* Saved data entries
-.-.-

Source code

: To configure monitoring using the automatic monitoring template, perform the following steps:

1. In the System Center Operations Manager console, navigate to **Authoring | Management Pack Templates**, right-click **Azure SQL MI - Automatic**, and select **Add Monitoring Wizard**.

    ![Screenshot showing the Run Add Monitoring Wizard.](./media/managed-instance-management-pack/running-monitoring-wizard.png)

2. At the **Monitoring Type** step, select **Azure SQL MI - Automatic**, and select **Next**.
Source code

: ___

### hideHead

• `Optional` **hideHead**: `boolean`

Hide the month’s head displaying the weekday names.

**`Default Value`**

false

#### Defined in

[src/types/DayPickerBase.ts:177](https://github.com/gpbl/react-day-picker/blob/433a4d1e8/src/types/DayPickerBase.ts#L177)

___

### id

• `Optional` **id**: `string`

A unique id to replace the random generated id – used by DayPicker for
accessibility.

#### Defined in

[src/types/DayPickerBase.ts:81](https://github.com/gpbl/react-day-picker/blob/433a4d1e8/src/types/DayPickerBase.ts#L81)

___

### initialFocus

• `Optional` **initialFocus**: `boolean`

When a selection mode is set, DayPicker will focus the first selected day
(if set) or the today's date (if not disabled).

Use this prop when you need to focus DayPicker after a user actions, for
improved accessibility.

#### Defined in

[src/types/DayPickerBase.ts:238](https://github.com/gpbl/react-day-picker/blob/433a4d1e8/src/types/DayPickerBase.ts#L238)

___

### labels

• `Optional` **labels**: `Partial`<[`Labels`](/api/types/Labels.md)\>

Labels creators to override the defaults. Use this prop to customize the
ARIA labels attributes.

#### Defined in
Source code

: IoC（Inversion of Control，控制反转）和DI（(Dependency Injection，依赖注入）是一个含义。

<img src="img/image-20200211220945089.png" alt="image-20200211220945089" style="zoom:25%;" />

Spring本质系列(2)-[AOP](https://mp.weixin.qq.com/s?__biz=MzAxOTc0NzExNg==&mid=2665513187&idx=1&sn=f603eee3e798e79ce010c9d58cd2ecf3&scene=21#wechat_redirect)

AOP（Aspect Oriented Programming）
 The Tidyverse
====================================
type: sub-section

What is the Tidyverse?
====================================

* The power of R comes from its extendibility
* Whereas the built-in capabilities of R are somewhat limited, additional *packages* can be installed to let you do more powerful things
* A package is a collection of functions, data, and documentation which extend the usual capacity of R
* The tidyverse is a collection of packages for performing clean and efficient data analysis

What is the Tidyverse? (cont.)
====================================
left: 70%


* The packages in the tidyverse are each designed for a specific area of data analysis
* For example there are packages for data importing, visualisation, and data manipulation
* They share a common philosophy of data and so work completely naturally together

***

-.-.-

* Aim of the task
Find and copy every line in the entries above where the string "hideHead" occurs.

* Final answer
### hideHead
• `Optional` **hideHead**: `boolean`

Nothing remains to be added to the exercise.